_WORK TO COMPLETE:_ Pull out every line of the data below that contains the string "right". Case matters.

_DATA FOR THIS TASK:_
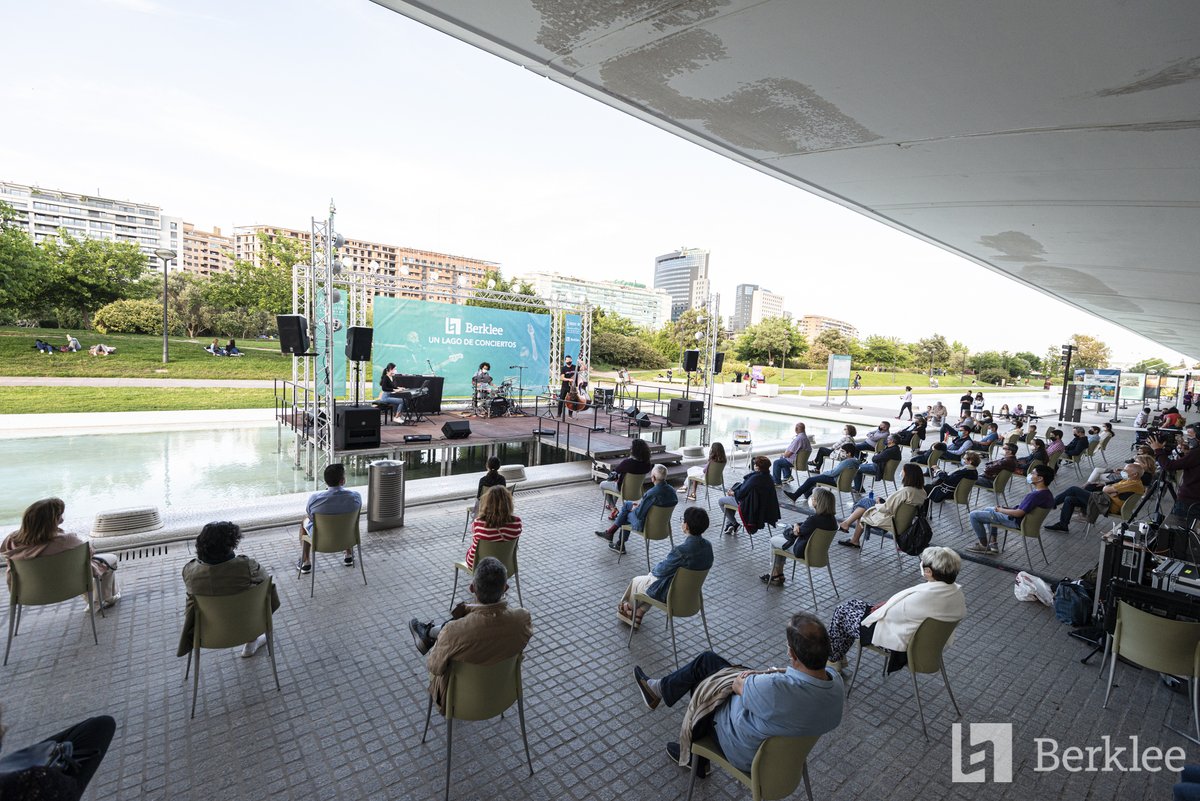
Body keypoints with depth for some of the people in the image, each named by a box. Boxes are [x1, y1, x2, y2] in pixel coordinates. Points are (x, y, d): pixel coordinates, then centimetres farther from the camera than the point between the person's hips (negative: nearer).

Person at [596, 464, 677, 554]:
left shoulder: (651, 493, -33)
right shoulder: (672, 491, -8)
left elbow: (639, 514, -25)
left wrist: (634, 509, -3)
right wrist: (641, 502, 7)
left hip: (646, 525, -8)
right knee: (626, 504, 19)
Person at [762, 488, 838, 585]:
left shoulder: (814, 519, -34)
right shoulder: (832, 519, -7)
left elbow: (799, 532, -18)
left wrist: (795, 526, 1)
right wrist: (797, 525, -13)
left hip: (803, 551, -8)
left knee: (773, 541, 14)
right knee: (779, 537, 24)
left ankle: (776, 576, 27)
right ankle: (778, 574, 29)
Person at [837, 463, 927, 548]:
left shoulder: (904, 492, -30)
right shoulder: (922, 492, -3)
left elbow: (887, 508, -23)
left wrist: (878, 504, -2)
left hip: (890, 520, -8)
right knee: (866, 501, 14)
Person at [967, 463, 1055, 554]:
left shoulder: (1036, 495, -31)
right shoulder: (1047, 493, -1)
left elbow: (1018, 513, -28)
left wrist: (1000, 509, -14)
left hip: (1015, 522, -10)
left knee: (974, 515, -8)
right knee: (988, 509, 30)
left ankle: (984, 545, 10)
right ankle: (992, 543, 24)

_EXERCISE RESULT:_
right shoulder: (672, 491, -8)
right wrist: (641, 502, 7)
right knee: (626, 504, 19)
right shoulder: (832, 519, -7)
right wrist: (797, 525, -13)
right knee: (779, 537, 24)
right ankle: (778, 574, 29)
right shoulder: (922, 492, -3)
right knee: (866, 501, 14)
right shoulder: (1047, 493, -1)
right knee: (988, 509, 30)
right ankle: (992, 543, 24)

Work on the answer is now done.